でも、次第に分かってきたことだけれど、この人たちは痴漢でもスリでもなく、ただ単に景色が見たいのだった。

でも、日本的な感覚でいうと、正直なところ、ロンドンバスの最前列は最初に場所をゲットできた2人のための席なのだ。(もちろん、混んでいる時は別だが。後ろががら空きの場合の話。)

日本の電車で、7人掛けだったら、まずはじめの人が

●○○○○○○

こう座って、次の人が

●○○○○○●

こう座って、その次の人が

●○○●○○●

こう座る、みたいな暗黙のルールあるじゃないですかw

それと似たような感じで、最前列が埋まった後に2階にやってきた人は、別の席に腰かけるのが、日本的には暗黙のマナーだと思うのだ。お互いに空気読みあって。

まぁでも、ここはロンドンだし、日本のマナー(と私が思っていること)を押し付けるつもりもない。

でも、でもね。

誰が好き好んで、大の大人、しかも赤の他人の4人が、他の席はがら空きの中、ロンドンバスの最前列に並んで腰かけて、荷物を抱えてまでロンドンの街を見たいっていうのかw そこまでして、見たいんだろうかw まじでなぞ。

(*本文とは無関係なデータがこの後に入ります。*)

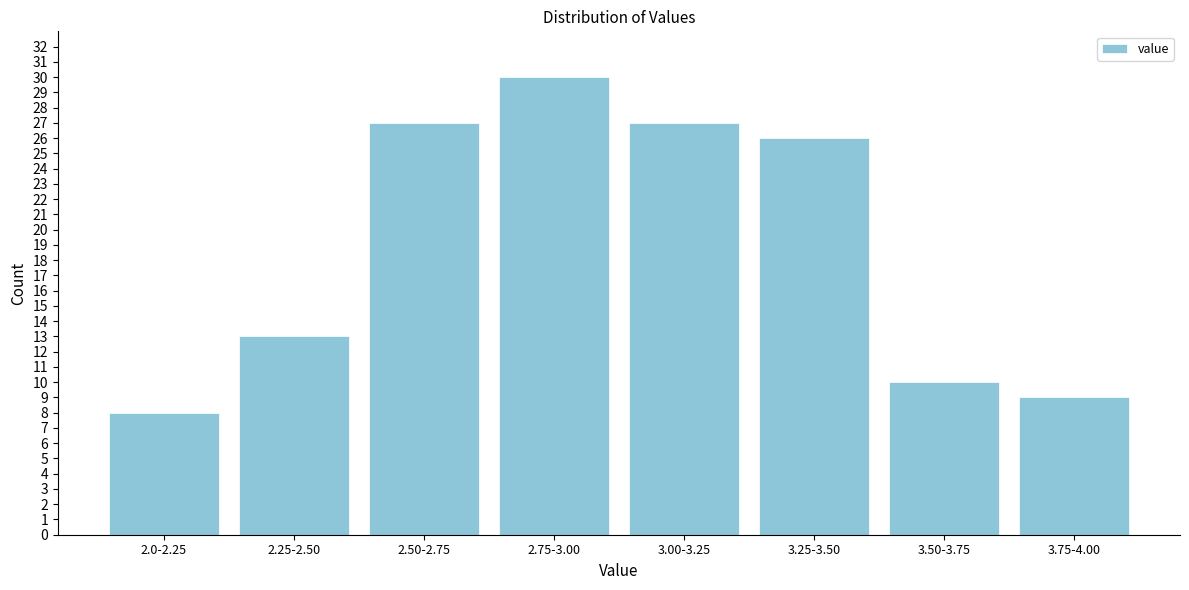

Reading left to right, transcribe all the data shown in this chart.

8	13	27	30	27	26	10	9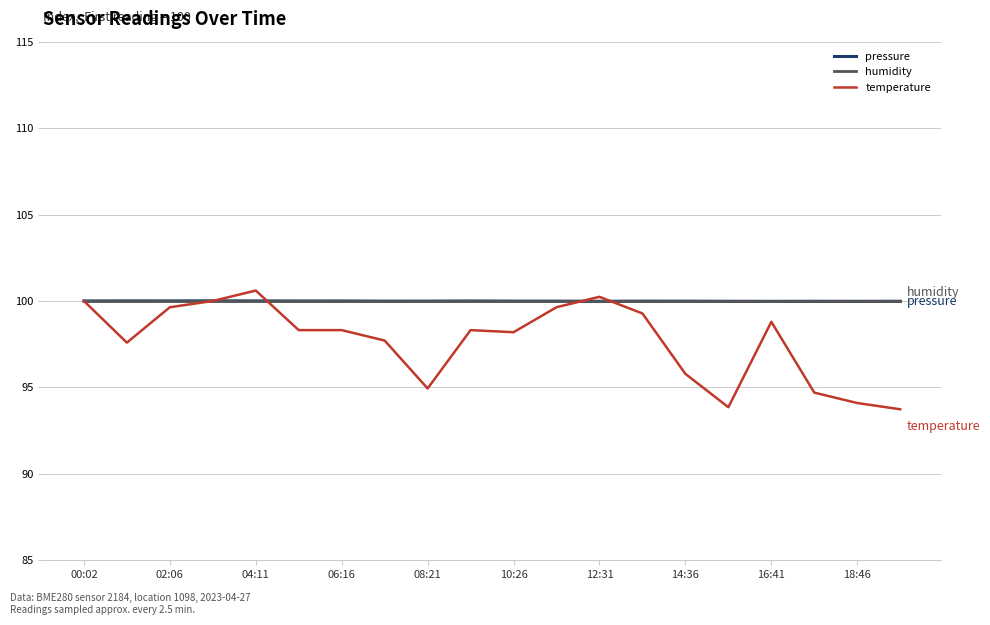

What is the smallest value displayed?

93.7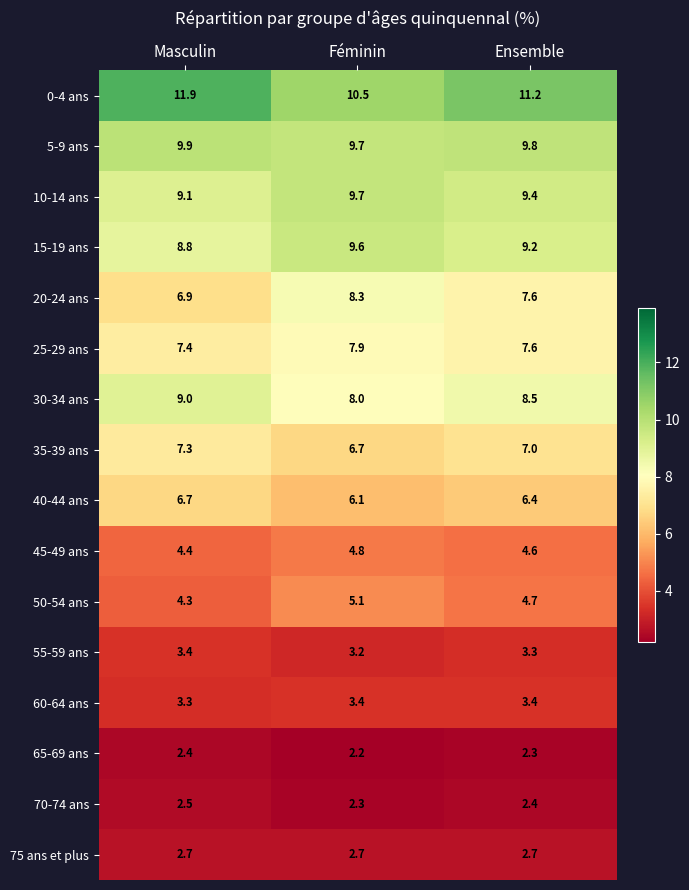

The 20-24 ans series shows 6.9 at Masculin. True or false?

True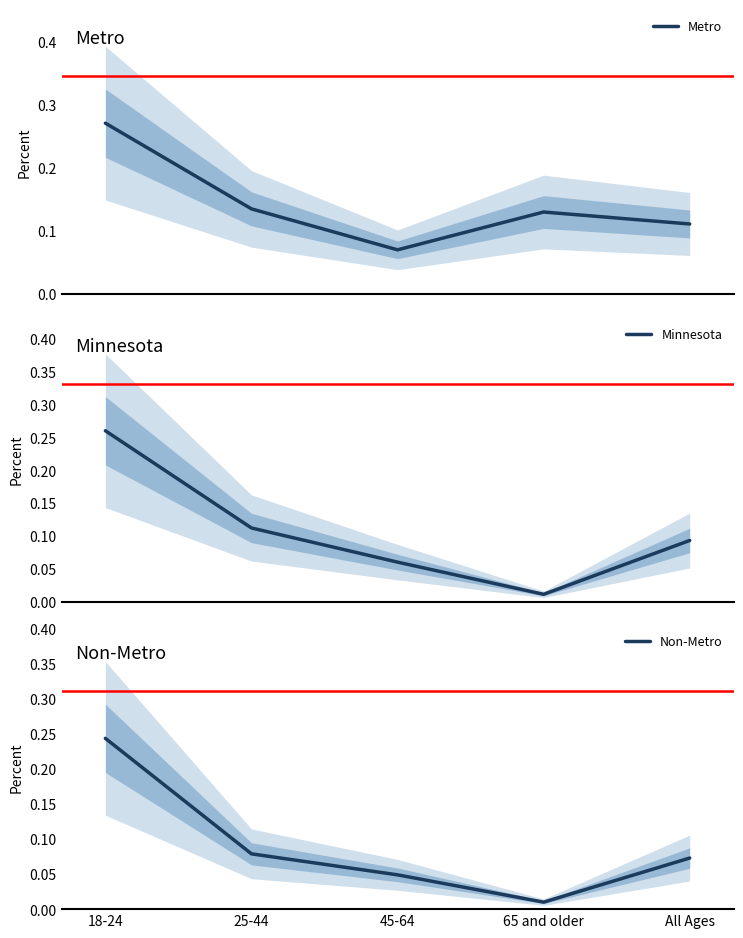

The value of Minnesota at 65 and older is 0.0. True or false?

True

ゆったり、座りたいじゃん。他人が荷物置いてゆったり座ってるのに、邪魔したら悪いじゃん。…って、思わないのかなw?まぁ、思わないんでしょうな。

パーソナルスペースの感覚の違いもあるだろうし、日本的な空気の読み合いがそこまでないってのもあるだろうし。まず他人のこと考える日本よりは自分の欲望に忠実な国だと思うし、肯定的に考えるとすれば、困った人や望む人にはきちんとシェアをする文化を持つ国だとも思う。

でも、なんというか、いまだにあんまり馴染めないロンドン的感覚のひとつなのでした。いや、荷物どけるけどさ。